● SUPPLIED ENTRIES
—————

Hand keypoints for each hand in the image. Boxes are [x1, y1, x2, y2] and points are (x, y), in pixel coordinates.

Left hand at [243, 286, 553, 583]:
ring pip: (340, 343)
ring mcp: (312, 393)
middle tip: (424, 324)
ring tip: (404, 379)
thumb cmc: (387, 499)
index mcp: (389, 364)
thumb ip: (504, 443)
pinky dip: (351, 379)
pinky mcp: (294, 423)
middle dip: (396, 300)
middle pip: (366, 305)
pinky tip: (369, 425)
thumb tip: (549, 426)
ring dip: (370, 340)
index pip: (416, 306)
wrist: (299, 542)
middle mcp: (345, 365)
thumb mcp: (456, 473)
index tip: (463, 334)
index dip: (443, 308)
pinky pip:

—————

● YOUR OBJECTIVE
From the entries above, copy every line that holds the word "middle".

● TASK OUTPUT
middle tip: (424, 324)
middle dip: (396, 300)
middle pip: (366, 305)
middle mcp: (345, 365)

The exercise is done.